Former Conservative cabinet minister Michael Portillo has become the latest Tory heavyweight to argue that Britain should leave the European Union - and claims that the Prime Minister is "insincere" in his promise to grant an In-Out referendum.
In an op-ed for The Times, Portillo said he was unsure that the Tories would win the next general election in 2015. "They didn’t win the last one and it is extremely rare for governing parties to improve their share of the vote, even when their opponents are as weakly led as Labour and the Liberal Democrats are now," he said.
Writing in The Times on Tuesday, the former Conservative chancellor Lord Lawson said there was now a "clear" case for withdrawal, insisting the economic benefits would "substantially outweigh the costs".
Michael Portillo has called for Britain to leave the EU
And he said David Cameron's plan to negotiate a looser relationship with the EU as "virtually impossible" - once again exposing the split within the Tory party over the issue of Europe.
Eurosceptic MPs, emboldened by the succes of Nigel Farage's UK Independence Party, had urged the Tory leadership to include a referendum bill for this parliament in the Queen's speech - but no such legislations was mentioned.
Portillo said he did not agree with Lord Lawson that Labour would be likely to match the Tories' promise of a referendum.
He accused Tory ministers of "whinging" about Europe but being unprepared to back withdrawal. "The default position of the political class is defeatism: the belief that Britain could not survive outside the union; and the political class assumes that the public shares its defeatism."
"I would vote “no” and fervently hope that the British have more guts than those who govern us, and more than those who govern us think we have."
He said the "disasterous" Euro had "created hardship, unemployment and division on a dangerous scale."
"The UK is unhappy in the EU. We do not share its vision, partly because we are not visionary by temperament.

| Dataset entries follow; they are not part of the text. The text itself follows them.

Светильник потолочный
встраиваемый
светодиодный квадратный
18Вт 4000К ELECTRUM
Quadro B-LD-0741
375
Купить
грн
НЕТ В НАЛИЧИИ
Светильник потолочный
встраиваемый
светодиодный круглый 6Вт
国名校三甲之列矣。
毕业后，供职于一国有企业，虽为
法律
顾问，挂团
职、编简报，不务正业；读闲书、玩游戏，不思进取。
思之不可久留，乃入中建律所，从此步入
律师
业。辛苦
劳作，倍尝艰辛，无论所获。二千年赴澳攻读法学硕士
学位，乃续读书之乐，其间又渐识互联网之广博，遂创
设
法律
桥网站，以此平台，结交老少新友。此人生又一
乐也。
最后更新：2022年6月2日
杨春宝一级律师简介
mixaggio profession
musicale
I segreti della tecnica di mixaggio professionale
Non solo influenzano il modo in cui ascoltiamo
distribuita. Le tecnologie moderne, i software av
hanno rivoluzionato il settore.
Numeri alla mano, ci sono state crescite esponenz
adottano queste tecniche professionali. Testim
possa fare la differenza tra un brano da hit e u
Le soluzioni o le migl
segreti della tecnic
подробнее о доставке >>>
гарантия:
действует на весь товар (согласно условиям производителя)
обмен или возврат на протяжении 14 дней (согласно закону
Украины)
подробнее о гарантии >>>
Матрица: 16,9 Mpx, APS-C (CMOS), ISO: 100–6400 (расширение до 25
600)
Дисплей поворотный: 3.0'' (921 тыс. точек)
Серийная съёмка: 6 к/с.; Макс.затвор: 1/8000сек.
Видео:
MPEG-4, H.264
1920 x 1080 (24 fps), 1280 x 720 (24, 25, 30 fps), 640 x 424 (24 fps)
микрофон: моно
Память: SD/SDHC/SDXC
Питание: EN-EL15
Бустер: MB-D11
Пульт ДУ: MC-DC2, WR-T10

We are not so easily convinced that the EU is a necessary response to the horrors of the Second World War because our experience of that war was different. We did not endure revolution, dictatorship or invasion.
"Other countries may look to institutions at the European level because they doubt the durability of national institutions that perished in that conflict. We do not, because ours survived."
Downing Street said the prime minister remained "confident" that his strategy "will deliver results".